Helping out: Sabastian Haricombe (left) and his father Ralph (right) now distribute children’s shoes to schools in the Cape Town area. Sabastian’s mother, Marta, stands between them. (David Harrison/M&G)
In 1973, Ralph Haricombe joined the Glamour Boys gang because, like other children in his neighbourhood back then, that was what he was exposed to almost daily.
Nearly half a century later, and after a long stint in jail, Haricombe and his son Sabastian are the co-founders of a project that does its bit to try to keep children in school and out of gang-related trouble.
When their home in Sunnyside, Cape Town, burned down decades ago, Haricombe’s family moved to Athlone, where a young Ralph got his first peek at what appeared to be a glamorous world in which gang members wore tailor-made suits “and it was about who was better at pickpocketing”.
Fast forward to the 1980s and the glamour had faded; gangs had become more synonymous with murder.
“If our house did not burn, and we did not move [to Athlone], my life would have been different,” Ralph reminisces.
Or maybe his fate was already sealed after his mother died when he was three, and there was no father figure around to be a positive influence as he was growing up. He went to work at the age of 13.
At 15, Ralph was caught stealing and sent to a remedial school. But a place that should have set him back on the straight and narrow only made things worse. Soon afterwards, he joined the Cape Town Scorpions, a gang that operates to this day, but is not as prominent as other gangs.
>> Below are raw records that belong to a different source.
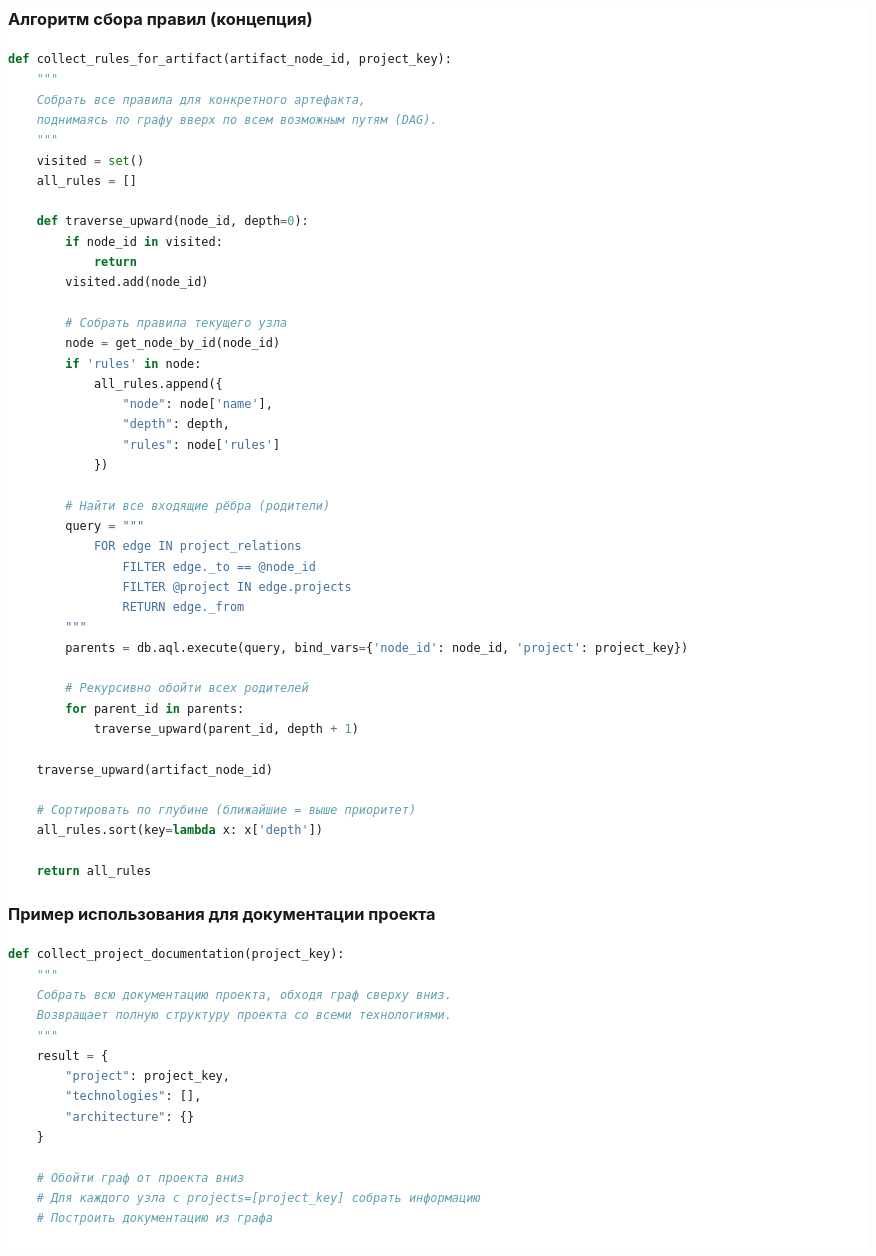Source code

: ### Алгоритм сбора правил (концепция)

```python
def collect_rules_for_artifact(artifact_node_id, project_key):
    """
    Собрать все правила для конкретного артефакта,
    поднимаясь по графу вверх по всем возможным путям (DAG).
    """
    visited = set()
    all_rules = []
    
    def traverse_upward(node_id, depth=0):
        if node_id in visited:
            return
        visited.add(node_id)
        
        # Собрать правила текущего узла
        node = get_node_by_id(node_id)
        if 'rules' in node:
            all_rules.append({
                "node": node['name'],
                "depth": depth,
                "rules": node['rules']
            })
        
        # Найти все входящие рёбра (родители)
        query = """
            FOR edge IN project_relations
                FILTER edge._to == @node_id
                FILTER @project IN edge.projects
                RETURN edge._from
        """
        parents = db.aql.execute(query, bind_vars={'node_id': node_id, 'project': project_key})
        
        # Рекурсивно обойти всех родителей
        for parent_id in parents:
            traverse_upward(parent_id, depth + 1)
    
    traverse_upward(artifact_node_id)
    
    # Сортировать по глубине (ближайшие = выше приоритет)
    all_rules.sort(key=lambda x: x['depth'])
    
    return all_rules
```

### Пример использования для документации проекта

```python
def collect_project_documentation(project_key):
    """
    Собрать всю документацию проекта, обходя граф сверху вниз.
    Возвращает полную структуру проекта со всеми технологиями.
    """
    result = {
        "project": project_key,
        "technologies": [],
        "architecture": {}
    }
    
    # Обойти граф от проекта вниз
    # Для каждого узла с projects=[project_key] собрать информацию
    # Построить документацию из графа
    
```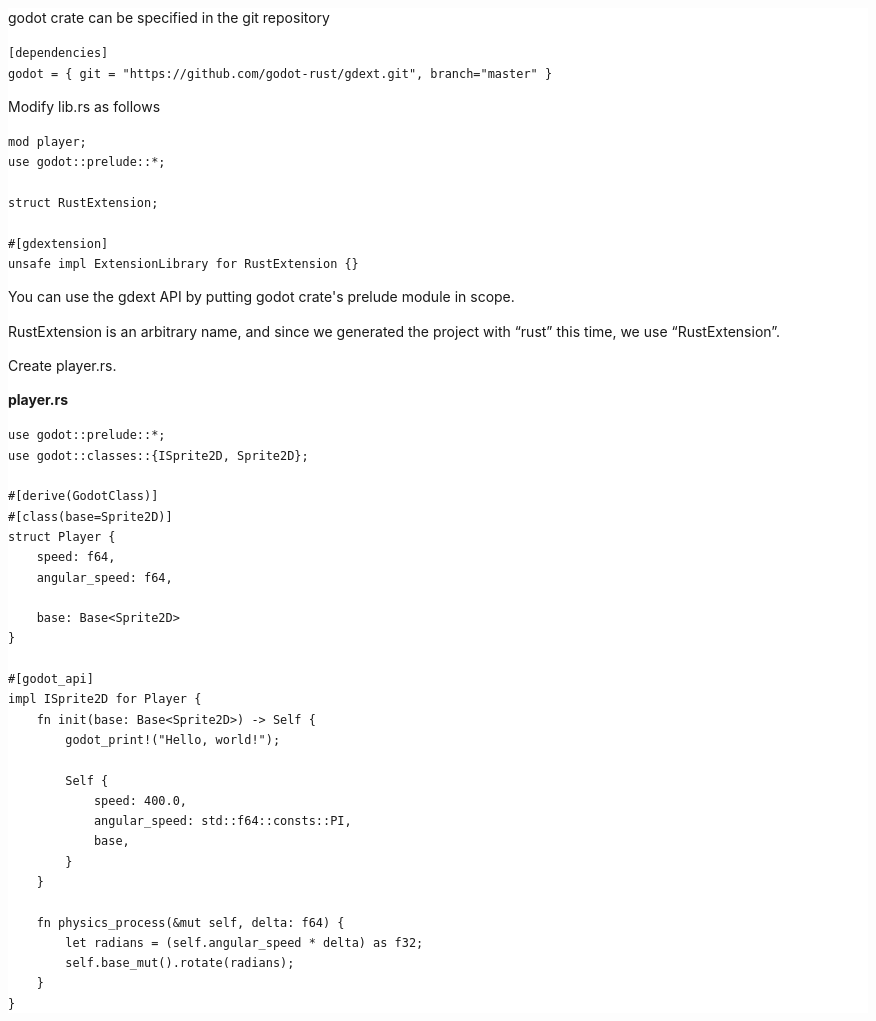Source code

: godot crate can be specified in the git repository

```
[dependencies]
godot = { git = "https://github.com/godot-rust/gdext.git", branch="master" }
```

Modify lib.rs as follows

```
mod player;
use godot::prelude::*;

struct RustExtension;

#[gdextension]
unsafe impl ExtensionLibrary for RustExtension {}
```

You can use the gdext API by putting godot crate's prelude module in scope.

RustExtension is an arbitrary name, and since we generated the project with “rust” this time, we use “RustExtension”.

Create player.rs.

**player.rs**

```
use godot::prelude::*;
use godot::classes::{ISprite2D, Sprite2D};

#[derive(GodotClass)]
#[class(base=Sprite2D)]
struct Player {
    speed: f64,
    angular_speed: f64,

    base: Base<Sprite2D>
}

#[godot_api]
impl ISprite2D for Player {
    fn init(base: Base<Sprite2D>) -> Self {
        godot_print!("Hello, world!");

        Self {
            speed: 400.0,
            angular_speed: std::f64::consts::PI,
            base,
        }
    }

    fn physics_process(&mut self, delta: f64) {
        let radians = (self.angular_speed * delta) as f32;
        self.base_mut().rotate(radians);
    }
}
```
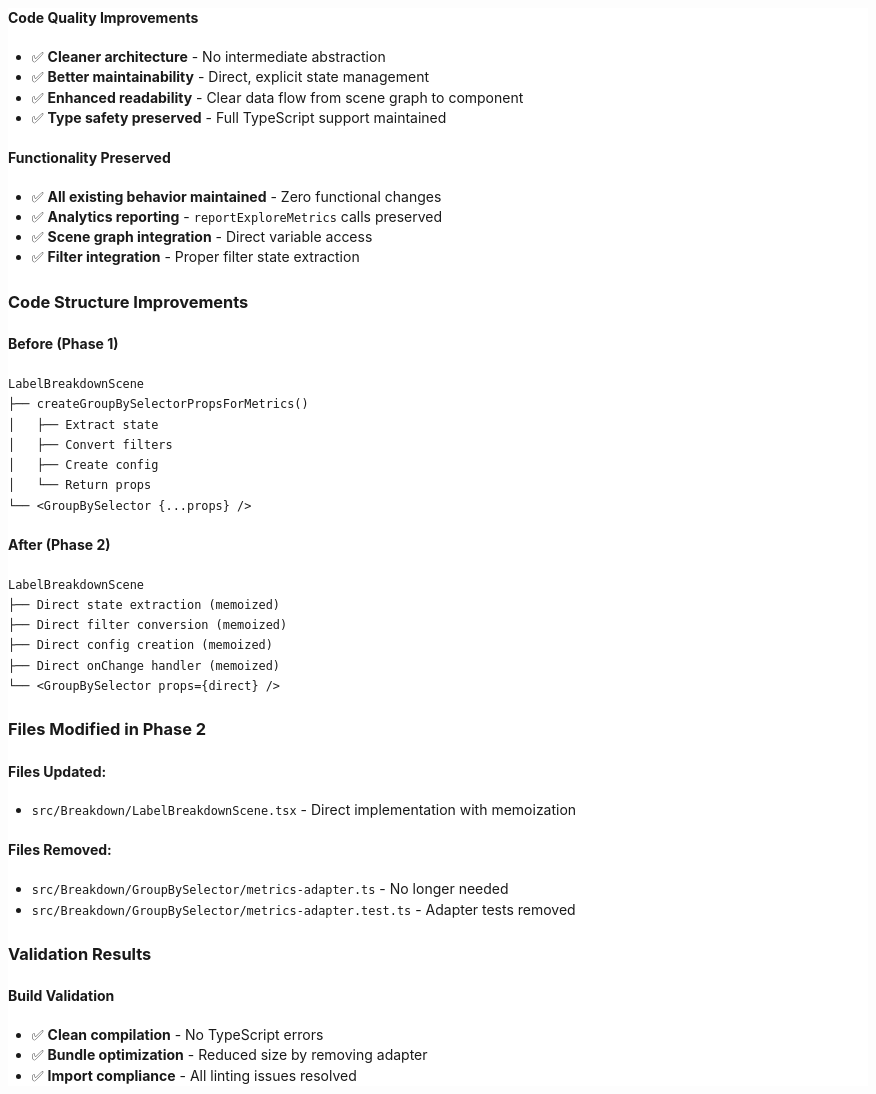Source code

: #### **Code Quality Improvements**
- ✅ **Cleaner architecture** - No intermediate abstraction
- ✅ **Better maintainability** - Direct, explicit state management
- ✅ **Enhanced readability** - Clear data flow from scene graph to component
- ✅ **Type safety preserved** - Full TypeScript support maintained

#### **Functionality Preserved**
- ✅ **All existing behavior maintained** - Zero functional changes
- ✅ **Analytics reporting** - `reportExploreMetrics` calls preserved
- ✅ **Scene graph integration** - Direct variable access
- ✅ **Filter integration** - Proper filter state extraction

### Code Structure Improvements

#### **Before (Phase 1)**
```
LabelBreakdownScene
├── createGroupBySelectorPropsForMetrics()
│   ├── Extract state
│   ├── Convert filters
│   ├── Create config
│   └── Return props
└── <GroupBySelector {...props} />
```

#### **After (Phase 2)**
```
LabelBreakdownScene
├── Direct state extraction (memoized)
├── Direct filter conversion (memoized)
├── Direct config creation (memoized)
├── Direct onChange handler (memoized)
└── <GroupBySelector props={direct} />
```

### Files Modified in Phase 2

#### **Files Updated**:
- `src/Breakdown/LabelBreakdownScene.tsx` - Direct implementation with memoization

#### **Files Removed**:
- `src/Breakdown/GroupBySelector/metrics-adapter.ts` - No longer needed
- `src/Breakdown/GroupBySelector/metrics-adapter.test.ts` - Adapter tests removed

### Validation Results

#### **Build Validation**
- ✅ **Clean compilation** - No TypeScript errors
- ✅ **Bundle optimization** - Reduced size by removing adapter
- ✅ **Import compliance** - All linting issues resolved
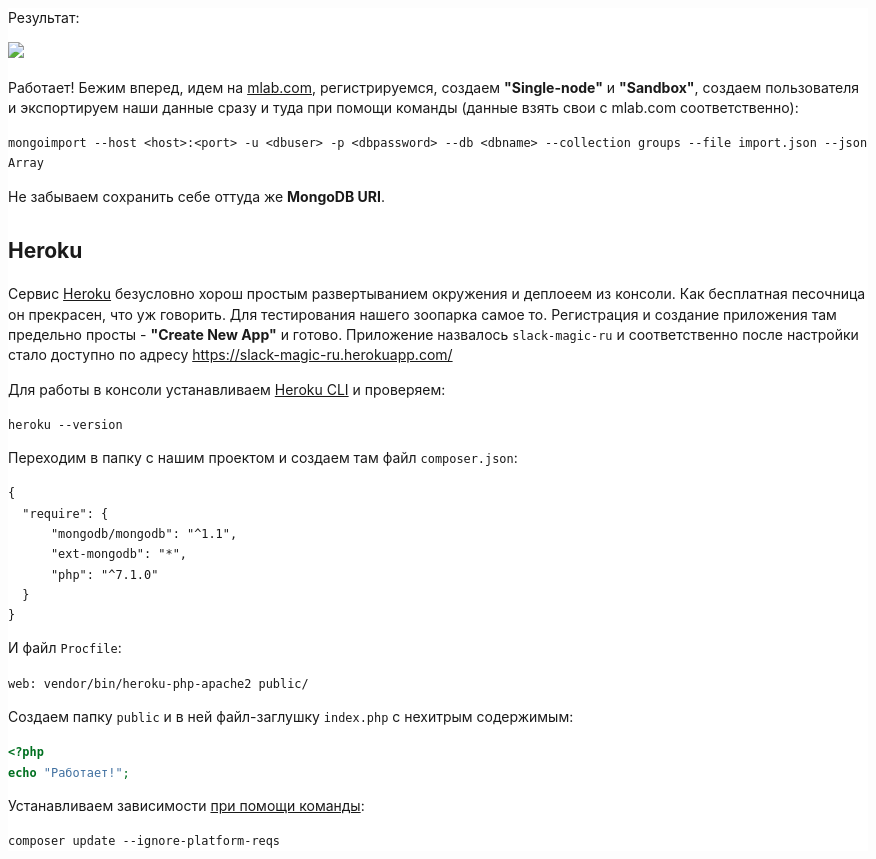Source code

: Результат:

![](https://github.com/eveness/slack-magic/blob/master/screenshots/mongo-check-result.png)

Работает! Бежим вперед, идем на [mlab.com](https://mlab.com/), регистрируемся, создаем **"Single-node"** и **"Sandbox"**, создаем пользователя и экспортируем наши данные сразу и туда при помощи команды (данные взять свои с mlab.com соответственно):

```
mongoimport --host <host>:<port> -u <dbuser> -p <dbpassword> --db <dbname> --collection groups --file import.json --jsonArray
```

Не забываем сохранить себе оттуда же **MongoDB URI**.

## Heroku

Сервис [Heroku](https://www.heroku.com/) безусловно хорош простым развертыванием окружения и деплоеем из консоли. Как бесплатная песочница он прекрасен, что уж говорить. Для тестирования нашего зоопарка самое то. Регистрация и создание приложения там предельно просты - **"Create New App"** и готово. Приложение назвалось `slack-magic-ru` и соответственно после настройки стало доступно по адресу https://slack-magic-ru.herokuapp.com/

Для работы в консоли устанавливаем [Heroku CLI](https://devcenter.heroku.com/articles/heroku-cli) и проверяем:
```
heroku --version
```

Переходим в папку с нашим проектом и создаем там файл `composer.json`:
```
{
  "require": {
      "mongodb/mongodb": "^1.1",
      "ext-mongodb": "*",
      "php": "^7.1.0"
  }
}
```

И файл `Procfile`:
```
web: vendor/bin/heroku-php-apache2 public/
```

Создаем папку `public` и в ней файл-заглушку `index.php` с нехитрым содержимым:
```php
<?php
echo "Работает!";
```

Устанавливаем зависимости [при помощи команды](https://devcenter.heroku.com/articles/php-support#using-optional-extensions):
```
composer update --ignore-platform-reqs
```
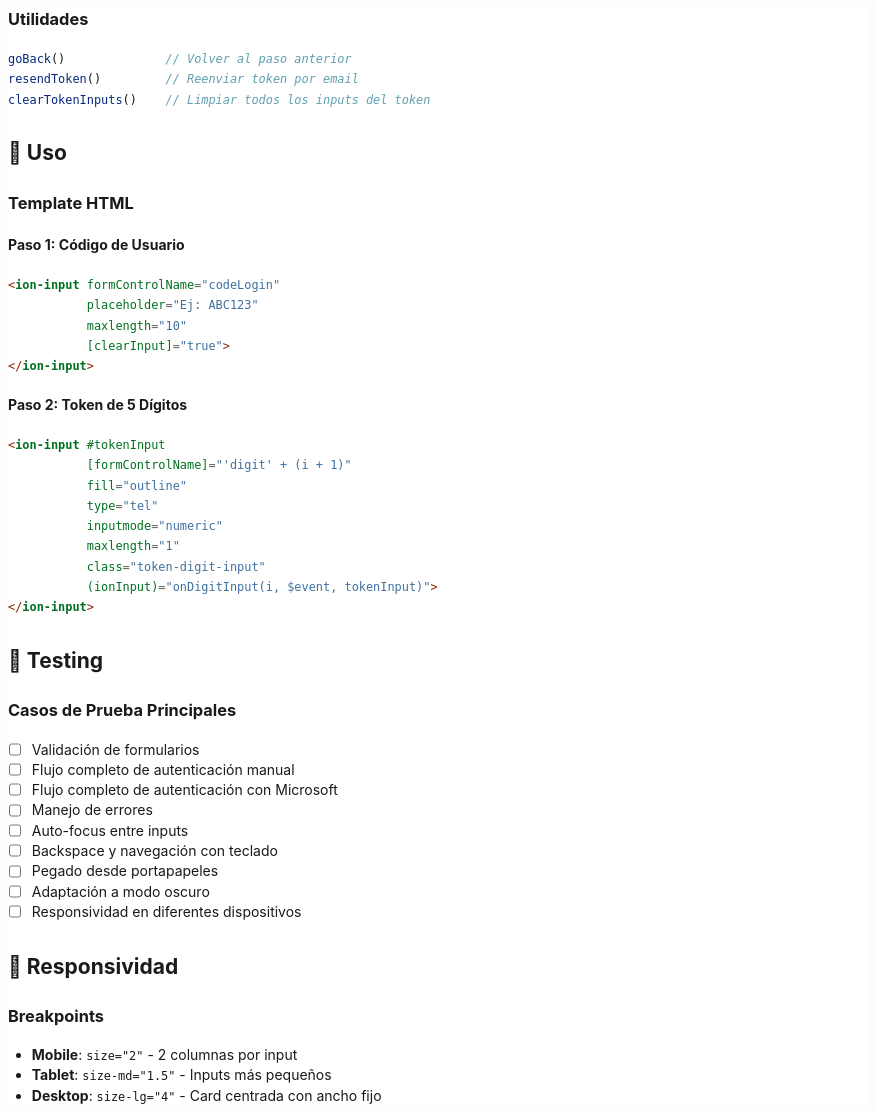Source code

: ### Utilidades
```typescript
goBack()              // Volver al paso anterior
resendToken()         // Reenviar token por email
clearTokenInputs()    // Limpiar todos los inputs del token
```

## 🚀 Uso

### Template HTML

#### Paso 1: Código de Usuario
```html
<ion-input formControlName="codeLogin" 
           placeholder="Ej: ABC123" 
           maxlength="10" 
           [clearInput]="true">
</ion-input>
```

#### Paso 2: Token de 5 Dígitos
```html
<ion-input #tokenInput
           [formControlName]="'digit' + (i + 1)"
           fill="outline"
           type="tel"
           inputmode="numeric"
           maxlength="1"
           class="token-digit-input"
           (ionInput)="onDigitInput(i, $event, tokenInput)">
</ion-input>
```

## 🧪 Testing

### Casos de Prueba Principales
- [ ] Validación de formularios
- [ ] Flujo completo de autenticación manual
- [ ] Flujo completo de autenticación con Microsoft
- [ ] Manejo de errores
- [ ] Auto-focus entre inputs
- [ ] Backspace y navegación con teclado
- [ ] Pegado desde portapapeles
- [ ] Adaptación a modo oscuro
- [ ] Responsividad en diferentes dispositivos

## 📱 Responsividad

### Breakpoints
- **Mobile**: `size="2"` - 2 columnas por input
- **Tablet**: `size-md="1.5"` - Inputs más pequeños
- **Desktop**: `size-lg="4"` - Card centrada con ancho fijo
In 1998 Haricombe joined the 28 prison gang and it was downhill from there.
Years later, Sabastian looked set to follow a similar path when his father’s absence led him to seek refuge with a young boys’ gang in Manenberg known as the Naughty Boys.
Luckily a woman offered Sabastian a job working in her garden — on condition that he went to church with her. Gradually, Sabastian turned his life around and was able to reconcile with his mother, Marta.
He also contacted his father who was released from prison in 2003. Reluctant at first, Ralph was eventually reunited with Sabastian in 2008.
Today they are the founders and driving force behind the project Hope — Helping Others Prosper Everywhere — which helps provide schoolchildren with shoes. In 2019, before the Covid-19 pandemic struck, Hope distributed 360 pairs of shoes to 19 schools.
Both men are concerned about the ongoing fighting between members of the Americans gang in Manenberg, close to where they live, and how it might affect these children.
“It’s about drugs,” says Sabastian.
Before the Mail & Guardian’s interview with the Haricombes, a young “Americans” gang member in his 20s stands two blocks away, keeping guard against anything that might spark off another shooting.
Reluctant to talk about his gang’s role in violence, he relents enough to answer two questions.
Yes, he says, he too had an absentee father while growing up. Asked what he would want to be, besides a gangster, he laughs, and says: “Nothing.”